Her co-defendant, Jean-Léonard Hategekimana, former deputy prosecutor, was acquitted.
 
The former minister among others was convicted for planning genocide, incitement to commit genocide, complicity in the assassination of a Tutsi prefect of Butare (southern Rwanda), Jean Baptiste Habyarimana and conspiracy.
 
However Mrs. Ntamabyariro was acquitted of other charges including destruction of houses and distribution of firearms, indicates the judgment in Kinyarwanda.
 
According to several prosecution witnesses, Mrs. Ntamabyariro had, on several occasions, during genocide, called for the massacre of Tutsis.
 
Judge Ninahazwa quoted part of the judgement which revealed that , the former minister delivered on May 14,1994 to killers in Kibuye a "message of thanks from the government".
 
The testimony,  most quoted in the judgment was that of the former driver of the convict, Gervais Ngendahayo, who told the court that  Mrs. Ntamabyariro distributed rewards to the killers, at the roadblocks, after having inspection of Tutsi corpses.
 
The judge also mentioned the responsibility of the former minister in the installation and the reinforcement of "Hutu power" in her political party- Liberal Party (LP). 
 
"Hutu Power was the origin of civil self-defence established by the government to spearhead  genocide,''  Judge Ninahazwa said.
 
Arrested in Zambia in 1997 and held in Rwanda since then, the former minister is the only member of the "genocidaire" government to be tried by a Rwandan court so far.
 
After the judgement, Mrs.

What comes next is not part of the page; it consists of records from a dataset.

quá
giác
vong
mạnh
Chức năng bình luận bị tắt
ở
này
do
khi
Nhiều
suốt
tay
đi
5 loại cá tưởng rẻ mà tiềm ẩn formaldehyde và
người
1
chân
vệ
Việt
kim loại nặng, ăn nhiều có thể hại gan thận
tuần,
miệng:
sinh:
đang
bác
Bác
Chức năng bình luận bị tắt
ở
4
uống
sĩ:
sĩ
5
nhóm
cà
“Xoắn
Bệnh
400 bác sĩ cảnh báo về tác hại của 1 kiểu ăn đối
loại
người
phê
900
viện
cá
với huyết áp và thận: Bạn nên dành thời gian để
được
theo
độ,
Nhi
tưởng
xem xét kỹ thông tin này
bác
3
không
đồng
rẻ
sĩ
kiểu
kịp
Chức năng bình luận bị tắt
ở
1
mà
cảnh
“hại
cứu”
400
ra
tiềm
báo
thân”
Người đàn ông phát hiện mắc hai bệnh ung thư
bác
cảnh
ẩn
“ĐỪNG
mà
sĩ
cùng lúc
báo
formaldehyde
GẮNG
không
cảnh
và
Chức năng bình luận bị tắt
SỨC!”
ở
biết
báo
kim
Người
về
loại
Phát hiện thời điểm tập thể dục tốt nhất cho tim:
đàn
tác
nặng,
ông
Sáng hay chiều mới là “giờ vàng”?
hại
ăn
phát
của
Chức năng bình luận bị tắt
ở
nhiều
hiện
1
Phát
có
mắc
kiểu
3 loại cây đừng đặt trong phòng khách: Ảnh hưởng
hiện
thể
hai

Ntamabyariro announced her intention to appeal.
 
In an interview with Hirondelle News Agency, her lawyer, Gatera Gashabana, the President of Lawyers Association in Kigali, reproached the judge for "not having sufficiently taken into account the evidence brought by the defence" and to have based his decision on "testimonies whose validity leaves a lot be desired".